##### Data for processing #####
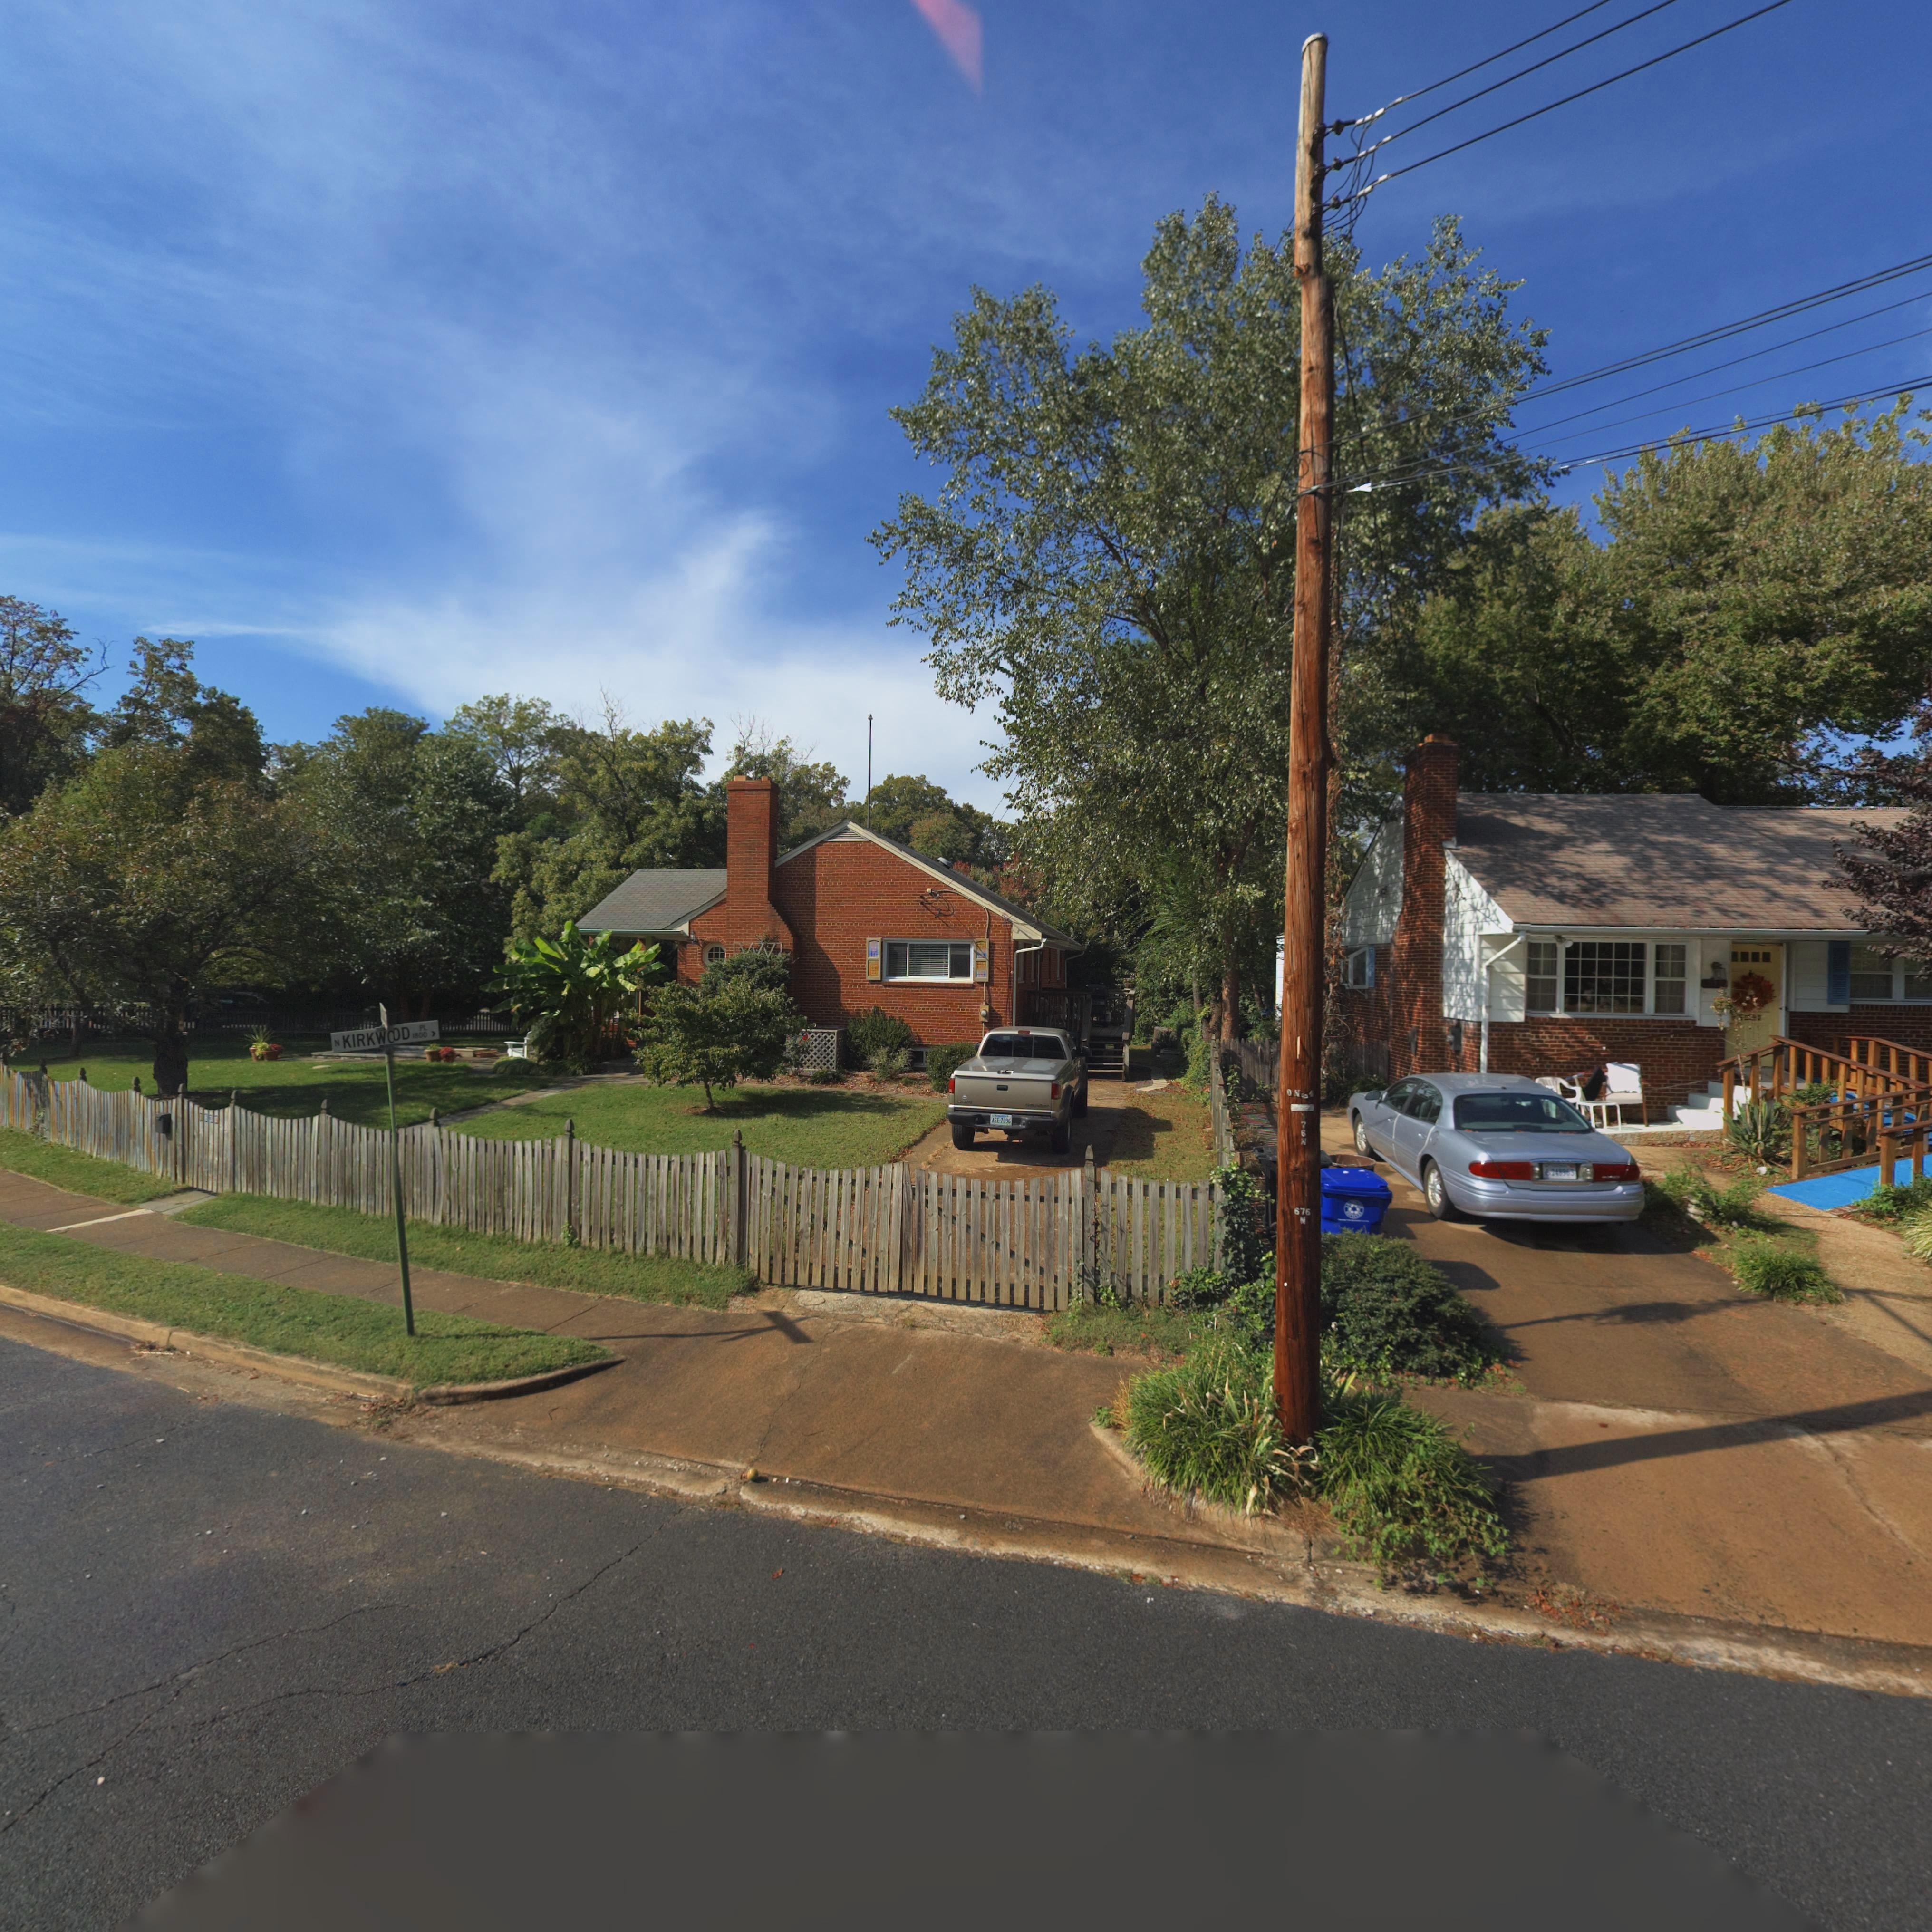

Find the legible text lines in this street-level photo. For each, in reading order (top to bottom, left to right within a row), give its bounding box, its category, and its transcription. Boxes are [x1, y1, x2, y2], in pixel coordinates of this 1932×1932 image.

[419, 1024, 427, 1031] StreetName: PL
[333, 1038, 340, 1047] StreetName: N
[342, 1026, 410, 1050] StreetName: KIRKWOOD
[412, 1030, 435, 1039] StreetNumberRange: 1800 >
[1285, 1088, 1314, 1099] None: 0N65
[992, 1117, 1011, 1123] None: AEE-7096
[1300, 1121, 1308, 1145] None: 76N
[1550, 1168, 1574, 1177] None: 248963
[1294, 1206, 1311, 1217] None: 676
[1299, 1216, 1306, 1225] None: N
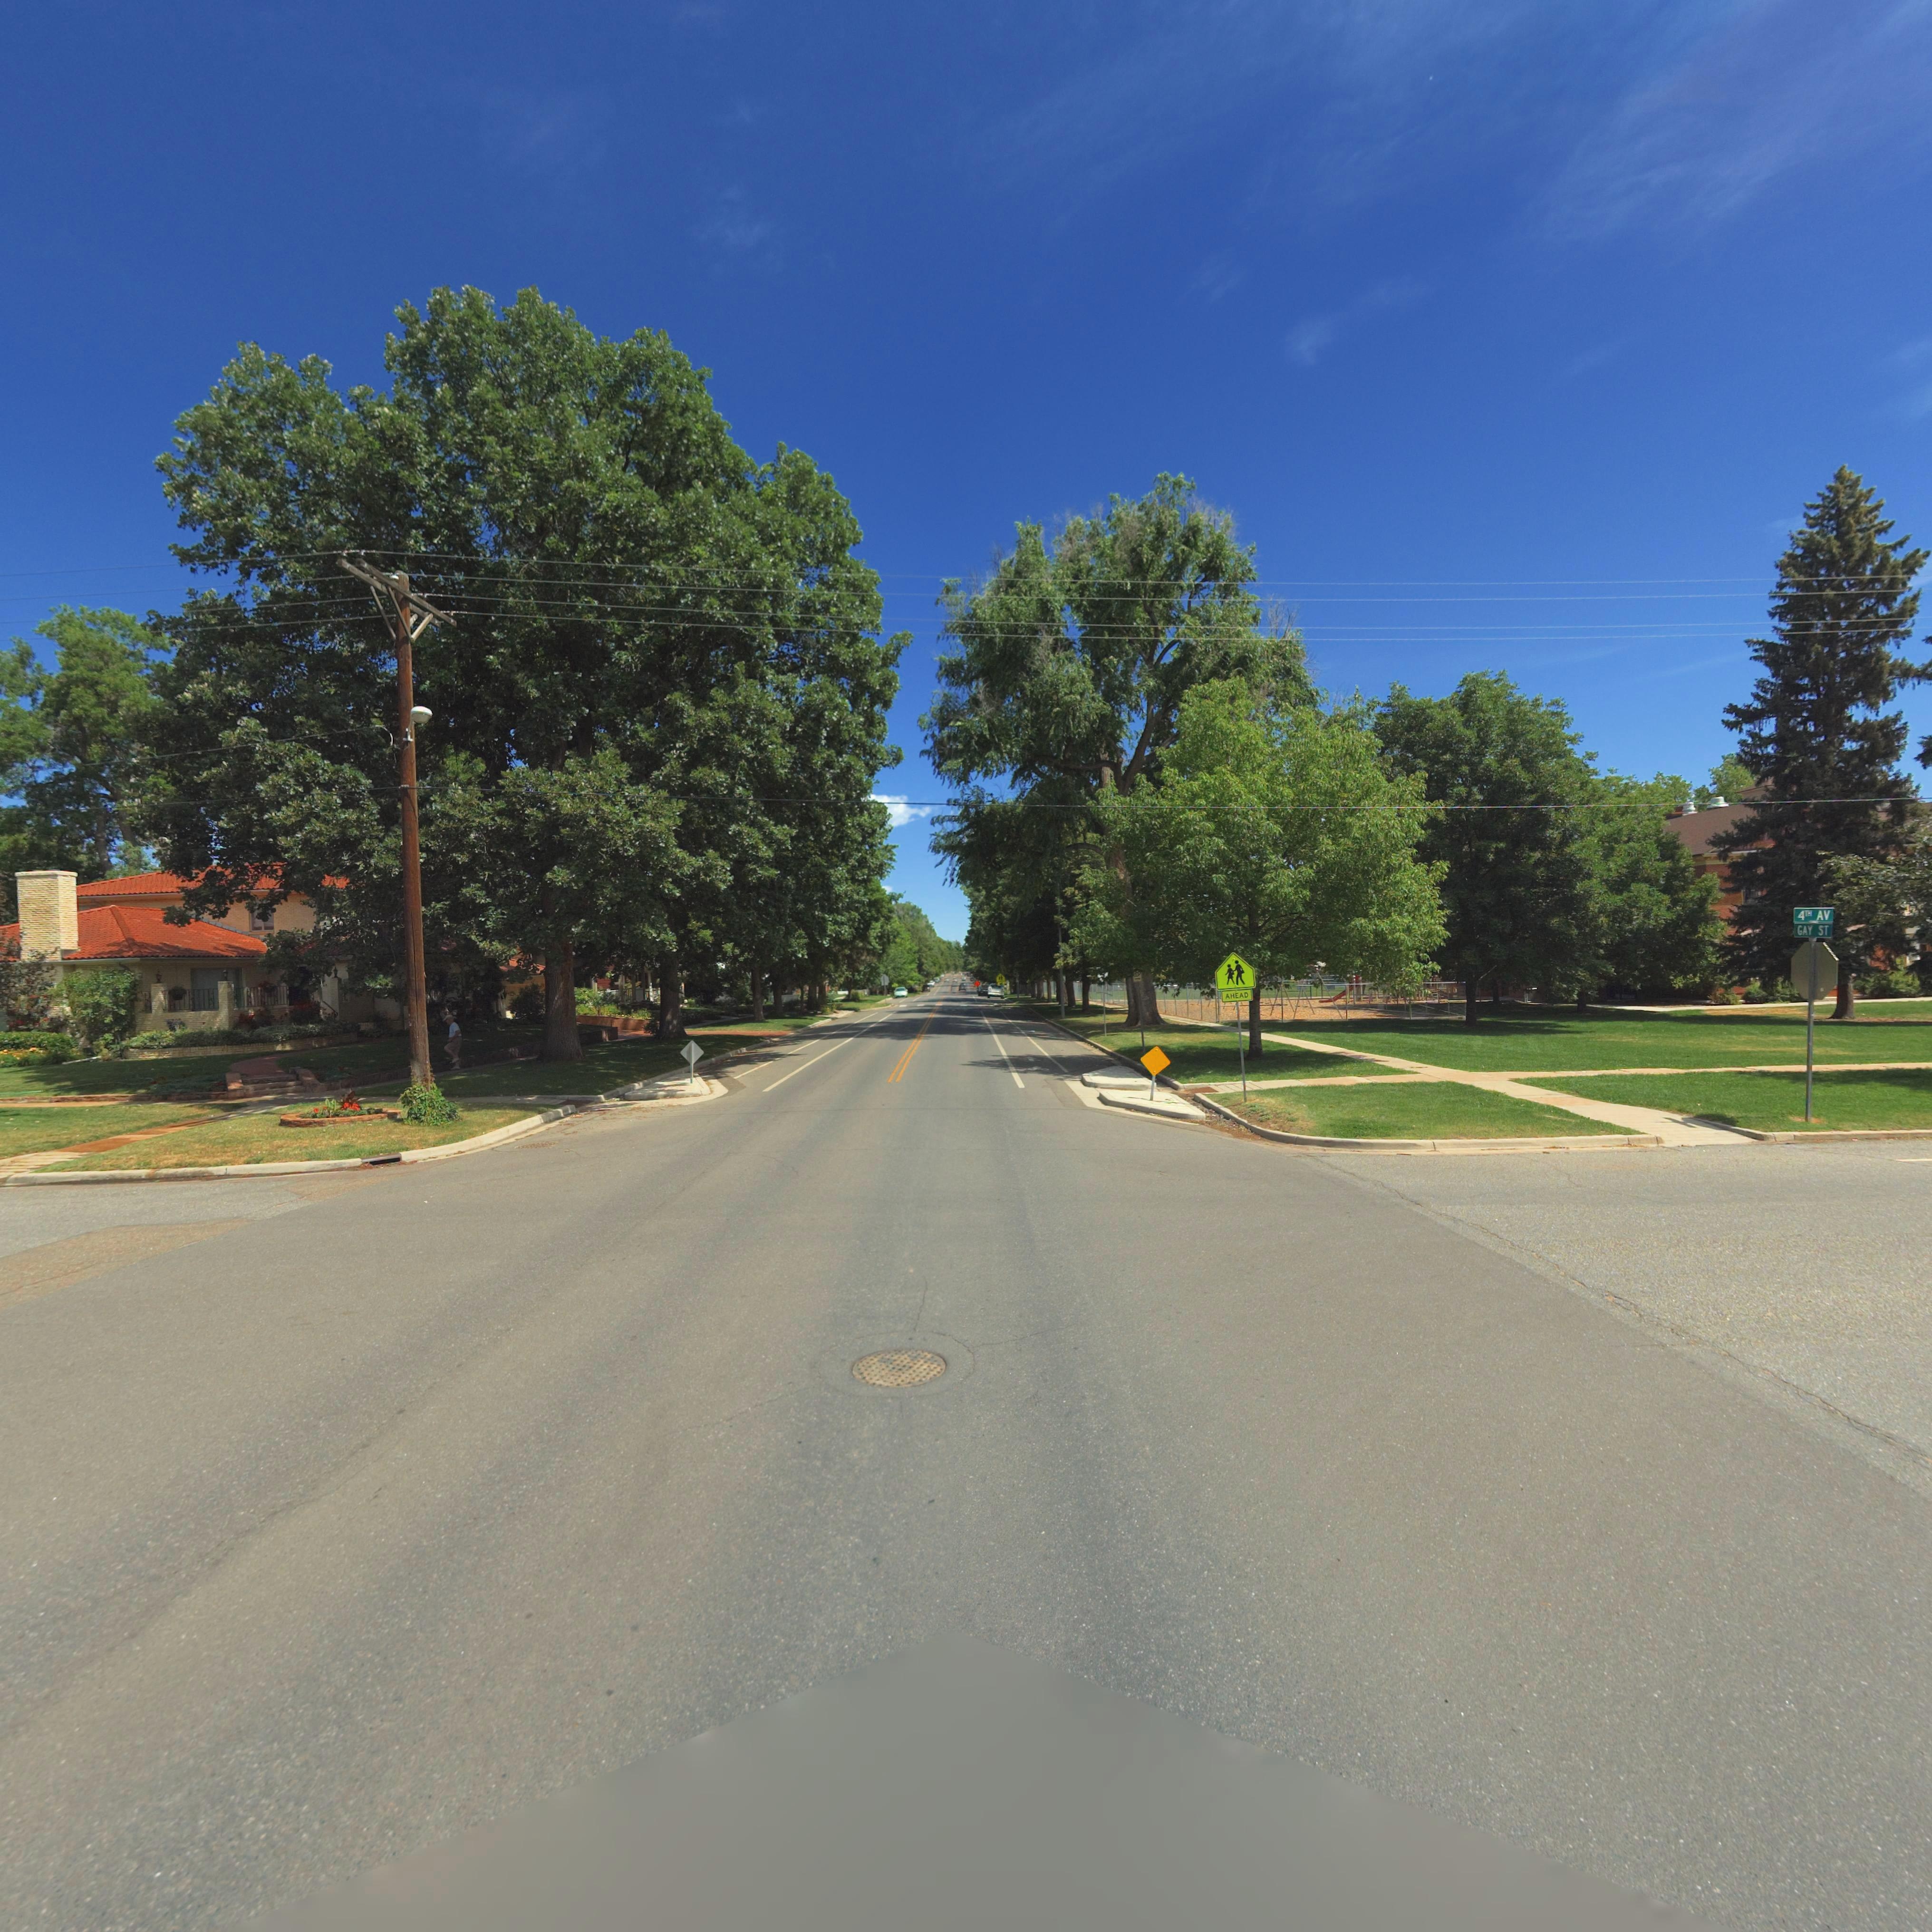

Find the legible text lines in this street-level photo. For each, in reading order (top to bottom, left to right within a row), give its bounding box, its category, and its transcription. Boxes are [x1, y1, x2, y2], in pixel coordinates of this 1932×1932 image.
#####
**Directions**
Reproduce every item above word for word, leaving out the pictures.

**Written solution**
Find the legible text lines in this street-level photo. For each, in reading order (top to bottom, left to right within a row), give its bounding box, its category, and its transcription. Boxes are [x1, y1, x2, y2], in pixel coordinates of this 1932×1932 image.

[419, 1024, 427, 1031] StreetName: PL
[333, 1038, 340, 1047] StreetName: N
[342, 1026, 410, 1050] StreetName: KIRKWOOD
[412, 1030, 435, 1039] StreetNumberRange: 1800 >
[1285, 1088, 1314, 1099] None: 0N65
[992, 1117, 1011, 1123] None: AEE-7096
[1300, 1121, 1308, 1145] None: 76N
[1550, 1168, 1574, 1177] None: 248963
[1294, 1206, 1311, 1217] None: 676
[1299, 1216, 1306, 1225] None: N

Find the legible text lines in this street-level photo. For each, in reading order (top to bottom, left to right within a row), give its bounding box, its category, and its transcription. Boxes are [x1, y1, x2, y2], in pixel coordinates of this 1932×1932 image.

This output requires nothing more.